DB McElhinney, VM Reddy, FL Hanley, and P Moore

Division of Cardiothoracic Surgery, University of California, San Francisco, USA.

OBJECTIVES: We sought to characterize the frequency, anatomic details and factors associated with the development of collateral channels between the superior and inferior vena caval systems after bidirectional cavopulmonary anastomosis. BACKGROUND: It is well known that systemic venous collateral channels often develop in patients who have undergone a classic Glenn shunt or bidirectional cavopulmonary anastomosis and that such collateral channels can lead to profound systemic desaturation.
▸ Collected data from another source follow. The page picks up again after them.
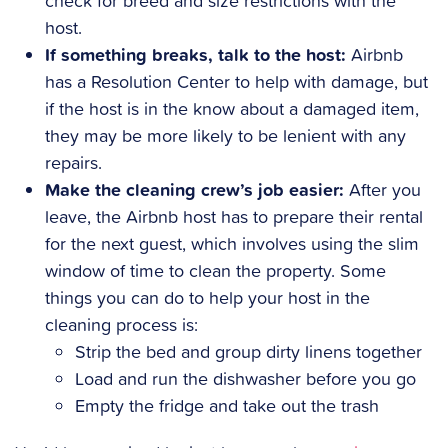
check for breed and size restrictions with the
host.
If something breaks, talk to the host:
Airbnb
has a Resolution Center to help with damage, but
if the host is in the know about a damaged item,
they may be more likely to be lenient with any
repairs.
Make the cleaning crew’s job easier:
After you
leave, the Airbnb host has to prepare their rental
for the next guest, which involves using the slim
window of time to clean the property. Some
things you can do to help your host in the
cleaning process is:
Strip the bed and group dirty linens together
Load and run the dishwasher before you go
Empty the fridge and take out the trash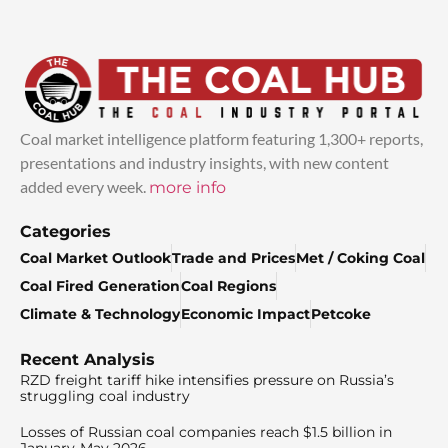
Coal market intelligence platform featuring 1,300+ reports,
presentations and industry insights, with new content
added every week.
more info
Categories
Coal Market Outlook
Trade and Prices
Met / Coking Coal
Coal Fired Generation
Coal Regions
Climate & Technology
Economic Impact
Petcoke
Recent Analysis
RZD freight tariff hike intensifies pressure on Russia’s
struggling coal industry
Losses of Russian coal companies reach $1.5 billion in
January-May 2026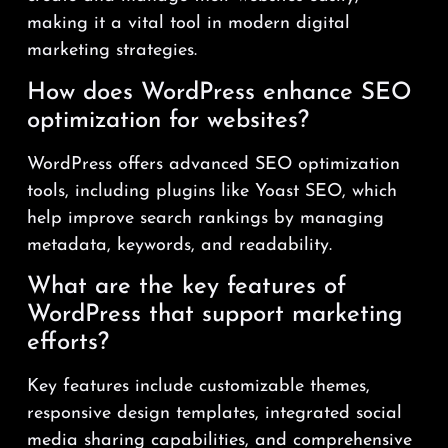
making it a vital tool in modern digital
marketing strategies.
How does WordPress enhance SEO
optimization for websites?
WordPress offers advanced SEO optimization
tools, including plugins like Yoast SEO, which
help improve search rankings by managing
metadata, keywords, and readability.
What are the key features of
WordPress that support marketing
efforts?
Key features include customizable themes,
responsive design templates, integrated social
media sharing capabilities, and comprehensive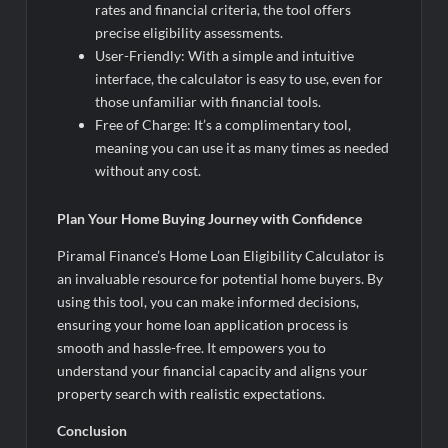
rates and financial criteria, the tool offers
precise eligibility assessments.
User-Friendly: With a simple and intuitive
interface, the calculator is easy to use, even for
those unfamiliar with financial tools.
Free of Charge: It’s a complimentary tool,
meaning you can use it as many times as needed
without any cost.
Plan Your Home Buying Journey with Confidence
Piramal Finance’s Home Loan Eligibility Calculator is
an invaluable resource for potential home buyers. By
using this tool, you can make informed decisions,
ensuring your home loan application process is
smooth and hassle-free. It empowers you to
understand your financial capacity and aligns your
property search with realistic expectations.
Conclusion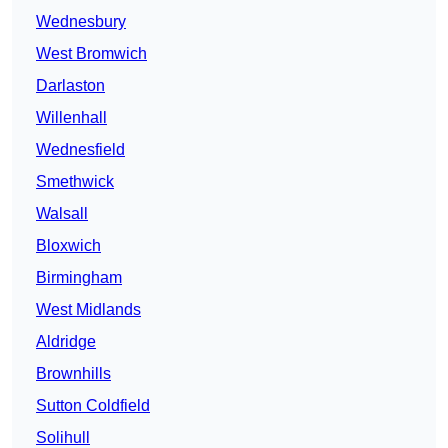
Wednesbury
West Bromwich
Darlaston
Willenhall
Wednesfield
Smethwick
Walsall
Bloxwich
Birmingham
West Midlands
Aldridge
Brownhills
Sutton Coldfield
Solihull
However, there have been few reports focusing on this problem. METHODS: Fifty-four patients (median age 1.4 years) who underwent bidirectional cavopulmonary anastomosis and had preoperative and postoperative angiograms available for review were studied retrospectively. Postoperative connections between the superior and inferior vena caval systems were identified and measured. Sites of collateral origin and entry from the superior and inferior venous systems, as well as the course taken in between, were recorded. RESULTS: At follow-up angiography performed 17 days to 46 months postoperatively, a total of 31 venous collateral channels were observed in 18 patients with a wide variety of primary morphologic diagnoses. The majority of these collateral channels (80%) originated from the brachiocephalic vein or its junction with the superior vena cava, and over half of them drained below the diaphragm. In patients who developed venous collateral channels, the mean transpulmonary pressure gradient early after bidirectional cavopulmonary anastomosis was higher (p = 0.005), and mean arterial oxygen saturation at follow-up was lower (p = 0.009). There were trends toward higher superior vena caval pressure early after the operation and at follow-up in patients with collateral channels and a higher likelihood of absent upper lobe pulmonary blood flow in these patients. Successful coll embolization of 10 collateral channels was performed in six patients, with a median increase in arterial oxygen saturation of 16%. CONCLUSIONS: Angiographically detectable systemic venous collateral channels develop after bidirectional cavopulmonary anastomosis in a substantial number of patients (33% in the present series) with a variety of forms of a functional univentricular heart. Patients with venous collateral channels can be treated successfully with coil embolization, but the indications for embolization will depend on individual circumstances.